United Nations (59) define human trafficking in the modern society as forcing or controlling a person through recruiting, transporting, transferring, and harboring for purposes of exploitation in exchange for benefits or payments. Human trafficking is a form of slavery that has become a major international concern. Human trafficking and related issues, such as irregular migration, forced labor, prostitution, and transnational organized crimes are subjects to intense political discussions and ambitious legal regulations on international, regional, and national levels. Governments, international organizations, and civil societies have increasingly focused on human trafficking and any measures that can prevent it. This has involved interventions to protect trafficked persons, prosecute perpetrators, and strengthen the cross-border cooperation against human trafficking. There has also been much awareness raising campaigns and wide interest of the media to ensure that human trafficking is known to the general public.
According to Reichel (51), the public, national governments, and the international community have the ability to reduce the scope of human trafficking. International community is involved in developing comprehensive human rights approach that combat human trafficking. It also provides an understanding of what human trafficking encompasses to make it easy to deal with the problem. For an instant, the international community is responsible of carrying out research to distinguishing non-commercial forms of human exploitation and human trafficking. The national governments can resolve the problem through verifying policy areas that interact with human tracking (United States Government Accountability Office 1).
The 2000 UN anti trafficking protocol should be amended. It requires states to grant international victims of human trafficking a right to residence independent of the victim’s judicial cooperation. All government agencies and grantees should provide adequate information on the number of human trafficking victims, offer victims certification to increase their level of protection, and offer annual publications regarding their domestic anti trafficking activities.
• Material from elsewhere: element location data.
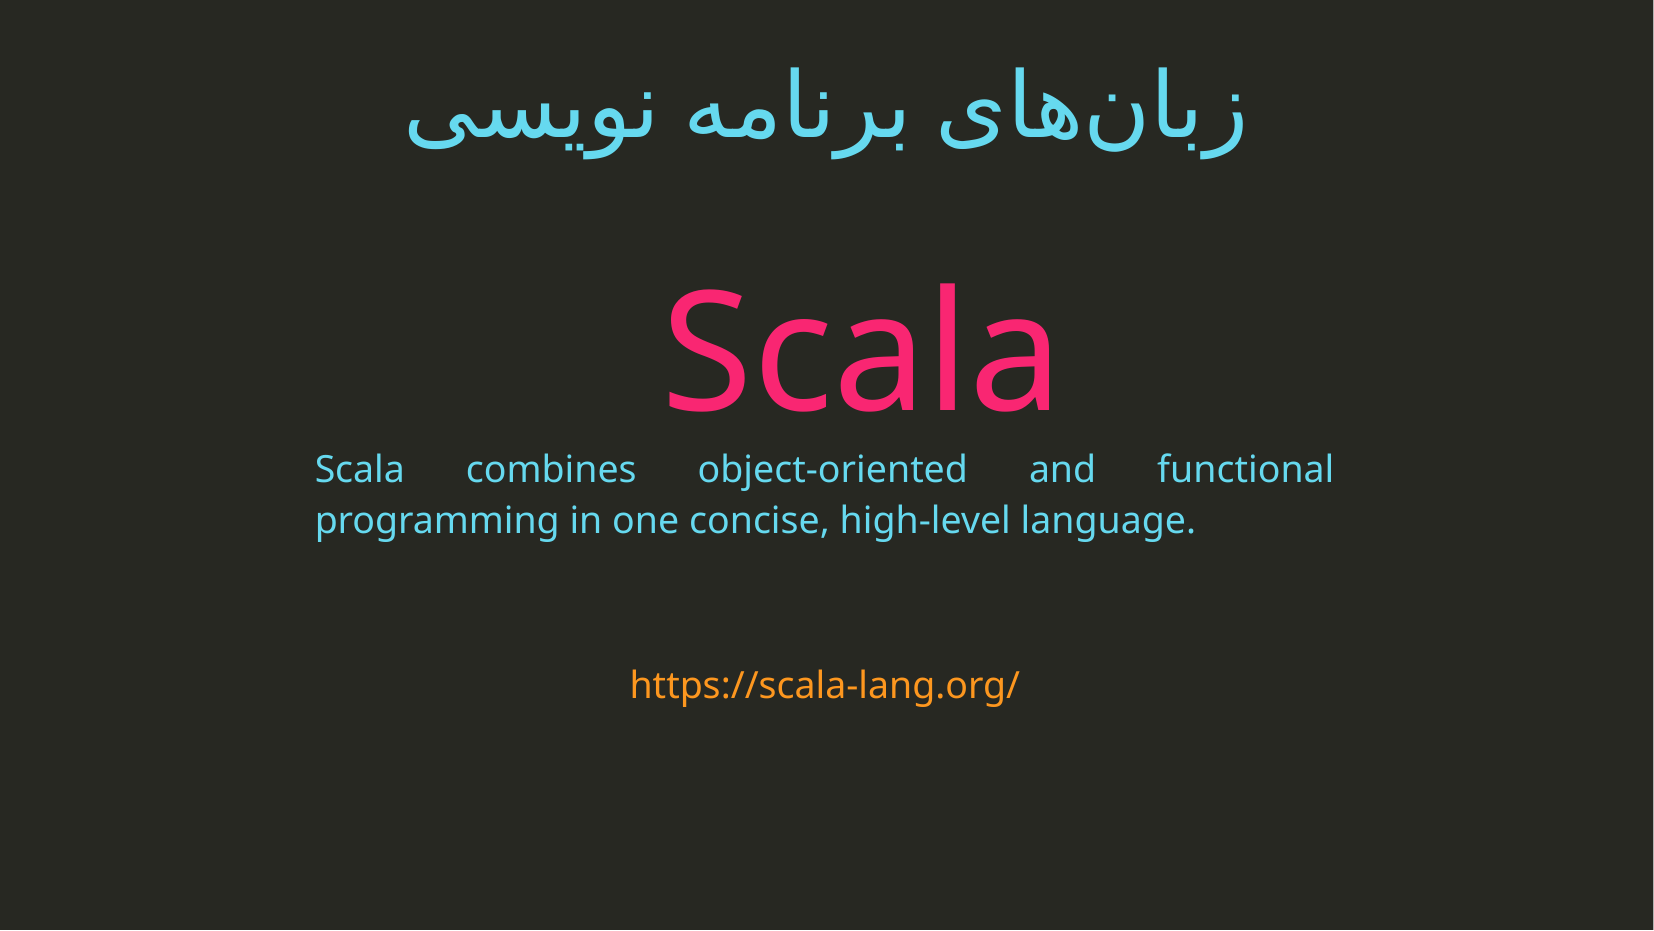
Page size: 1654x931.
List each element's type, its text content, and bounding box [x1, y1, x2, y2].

title زبان‌های برنامه نویسی [82, 37, 1571, 193]
text_box https://scala-lang.org/ [300, 650, 1351, 745]
text_box Scala [420, 225, 1306, 435]
text_box Scala combines object-oriented and functional programming in one concise, high-level language. [300, 435, 1351, 604]
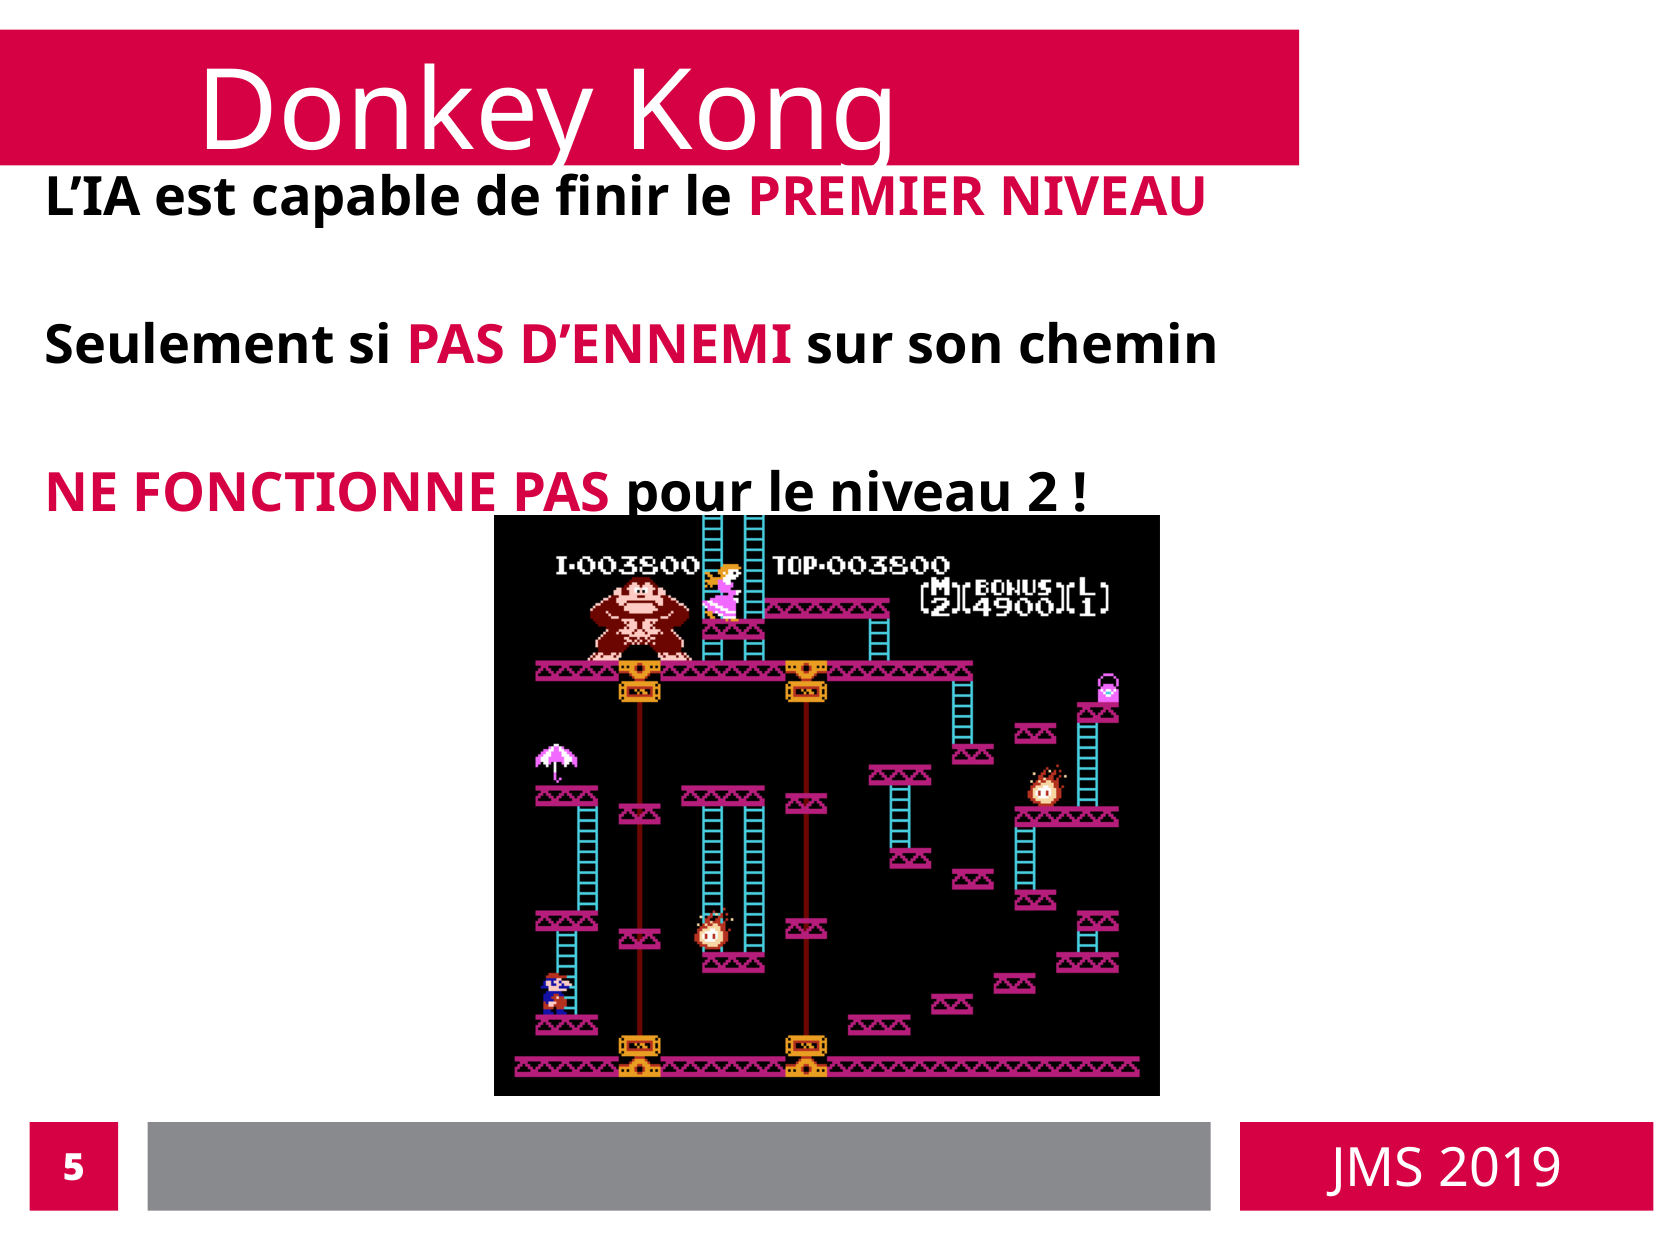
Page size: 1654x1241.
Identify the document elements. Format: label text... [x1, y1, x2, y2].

picture [494, 515, 1160, 1096]
title Donkey Kong [0, 29, 1229, 178]
text_box L’IA est capable de finir le PREMIER NIVEAU Seulement si PAS D’ENNEMI sur son chemin NE FONCTIONNE PAS pour le niveau 2 ! [29, 177, 1518, 508]
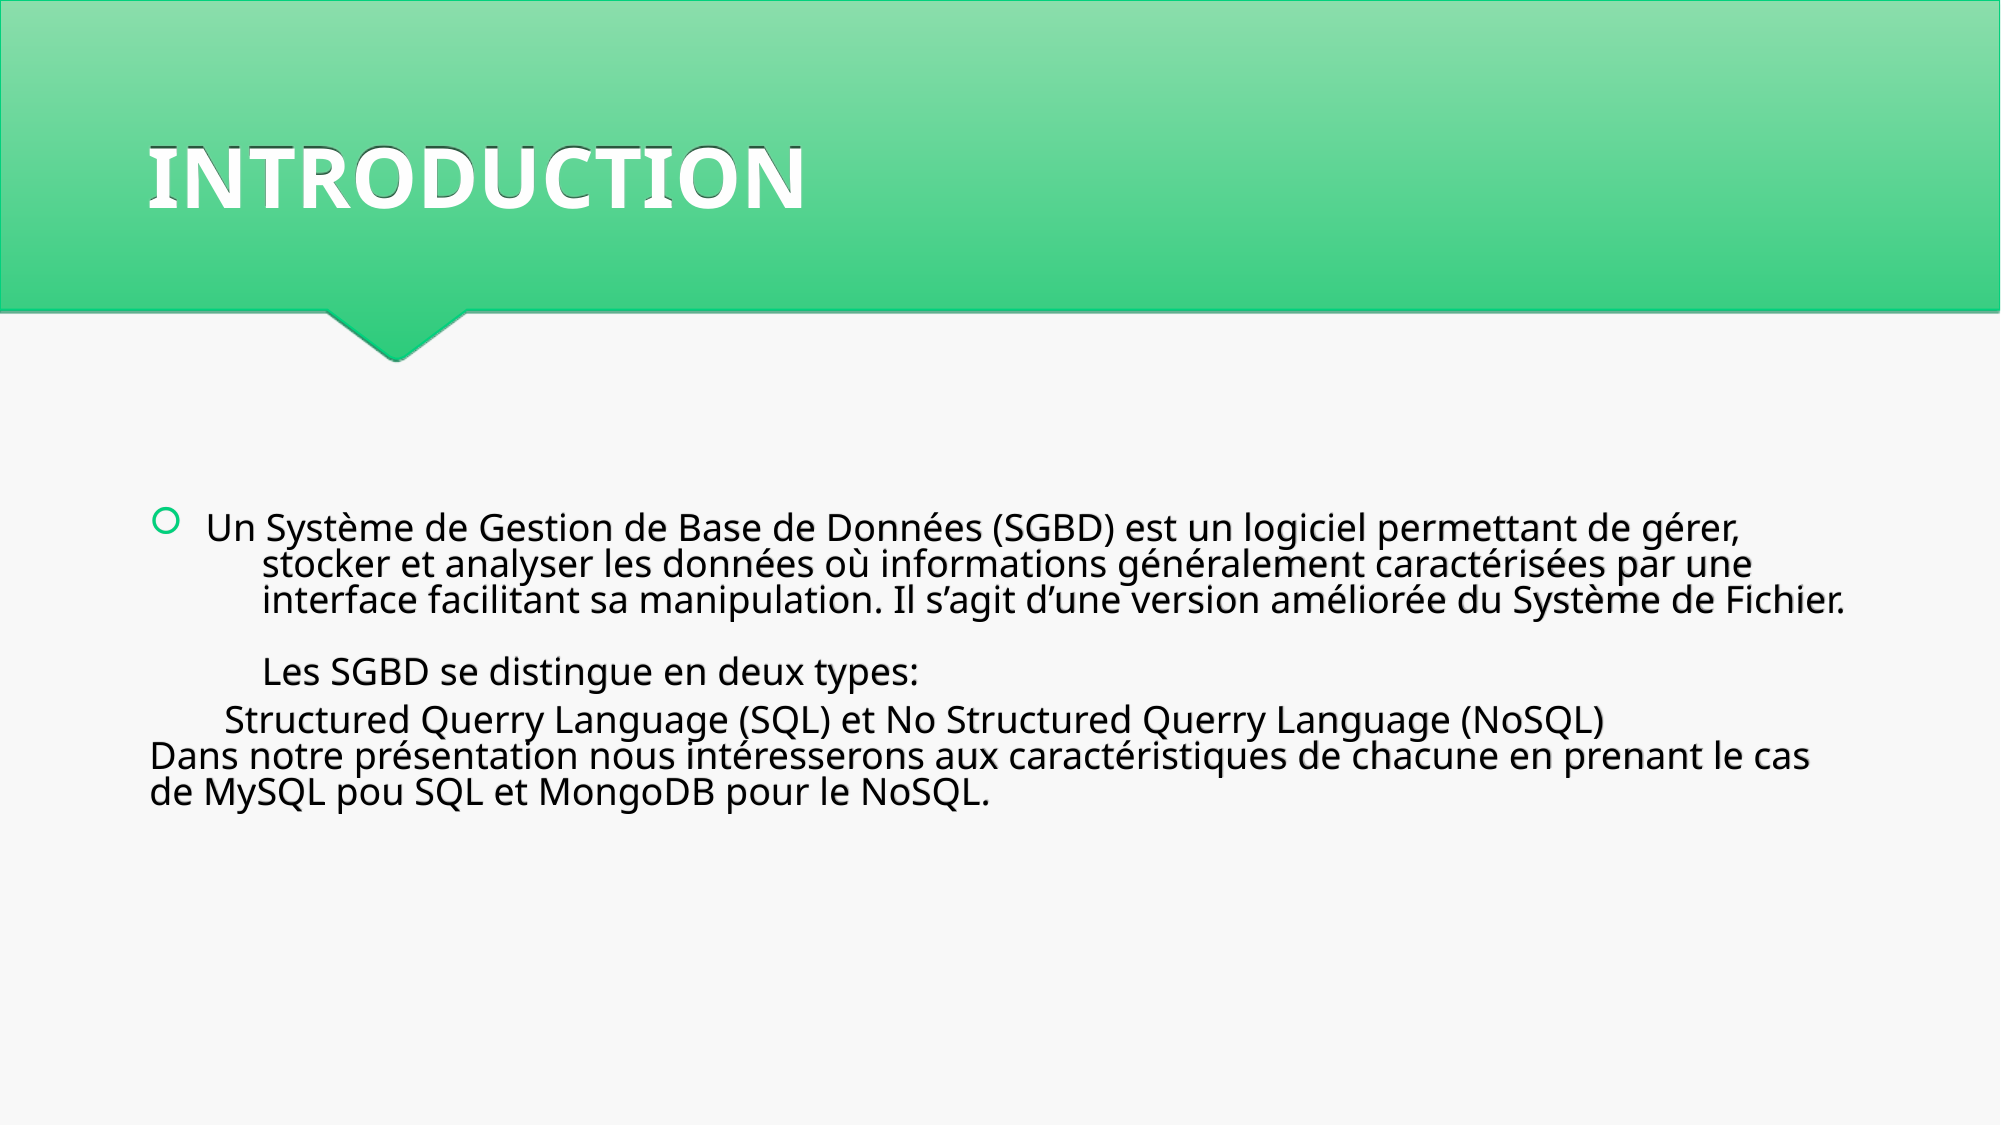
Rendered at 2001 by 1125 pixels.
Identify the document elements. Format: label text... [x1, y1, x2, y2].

title INTRODUCTION [132, 73, 1868, 233]
list Un Système de Gestion de Base de Données (SGBD) est un logiciel permettant de gérer, stocker et analyser les données où informations généralement caractérisées par une interface facilitant sa manipulation. Il s’agit d’une version améliorée du Système de Fichier. Les SGBD se distingue en deux types: Structured Querry Language (SQL) et No Structured Querry Language (NoSQL) Dans notre présentation nous intéresserons aux caractéristiques de chacune en prenant le cas de MySQL pou SQL et MongoDB pour le NoSQL. [134, 364, 1866, 962]
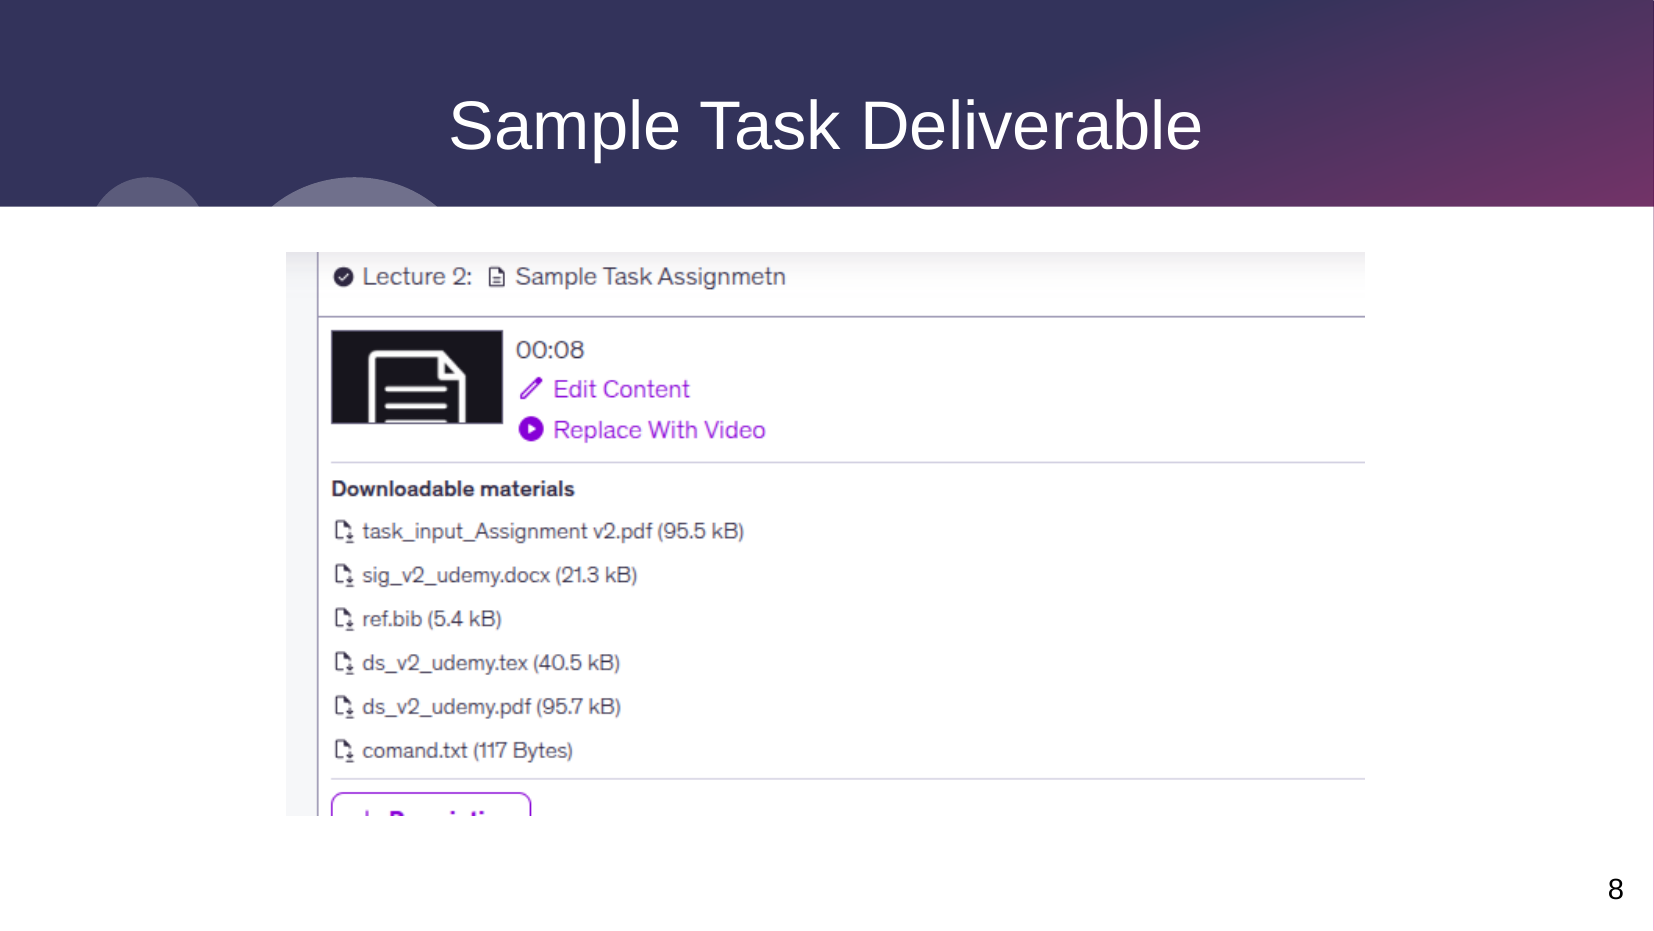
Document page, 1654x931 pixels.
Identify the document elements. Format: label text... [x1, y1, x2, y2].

The public should participate in providing information on incidences of human trafficking. The media, public, governments, and non-governmental organizations should become more involved in draw more attention to internal human trafficking. The government should enforce laws that punishing up to the final link in the human trafficking chain. The government is responsible for removing gaps in their government structures that distort efforts to combat human trafficking. The international community should scrutinize their institutional mandates and consider its reforms carefully (Lee 33).
Lee, Maggy. Human trafficking. Routledge: Routledge, 2013. Print.
Reichel, Philip. Cross-national collaboration to combat human trafficking: learning from the experience of others. New York: Diane Publishing, 2011. Print.
United Nations. Globalization of crime, the: a transnational organized crime threat assessment. New York: United Nations Publications, 2010. Print.
United States Government Accountability Office. "Human Trafficking: A Strategic Framework Could Help Enhance The Interagency Collaboration Needed To Effectively Combat Trafficking Crimes: GAO-07-915." GAO Reports (2007): 1.